▶ [Exercise goal]
Can you reproduce the data below character for character, with every line as it appears?

▶ [Source material]
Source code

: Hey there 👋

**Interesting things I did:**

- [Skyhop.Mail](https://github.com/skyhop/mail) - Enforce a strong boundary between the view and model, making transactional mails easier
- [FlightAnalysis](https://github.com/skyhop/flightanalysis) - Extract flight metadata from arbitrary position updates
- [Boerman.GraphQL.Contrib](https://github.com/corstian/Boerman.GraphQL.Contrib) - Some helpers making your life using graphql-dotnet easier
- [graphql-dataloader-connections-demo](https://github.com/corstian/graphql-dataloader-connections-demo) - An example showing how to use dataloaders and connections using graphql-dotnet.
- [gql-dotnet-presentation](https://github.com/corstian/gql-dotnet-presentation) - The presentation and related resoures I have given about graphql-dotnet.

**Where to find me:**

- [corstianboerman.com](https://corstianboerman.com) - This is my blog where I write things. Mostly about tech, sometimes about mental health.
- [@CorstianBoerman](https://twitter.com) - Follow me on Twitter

▶ [Written answer]
Source code

: Hey there 👋

**Interesting things I did:**

- [Skyhop.Mail](https://github.com/skyhop/mail) - Enforce a strong boundary between the view and model, making transactional mails easier
- [FlightAnalysis](https://github.com/skyhop/flightanalysis) - Extract flight metadata from arbitrary position updates
- [Boerman.GraphQL.Contrib](https://github.com/corstian/Boerman.GraphQL.Contrib) - Some helpers making your life using graphql-dotnet easier
- [graphql-dataloader-connections-demo](https://github.com/corstian/graphql-dataloader-connections-demo) - An example showing how to use dataloaders and connections using graphql-dotnet.
- [gql-dotnet-presentation](https://github.com/corstian/gql-dotnet-presentation) - The presentation and related resoures I have given about graphql-dotnet.

**Where to find me:**

- [corstianboerman.com](https://corstianboerman.com) - This is my blog where I write things. Mostly about tech, sometimes about mental health.
- [@CorstianBoerman](https://twitter.com) - Follow me on Twitter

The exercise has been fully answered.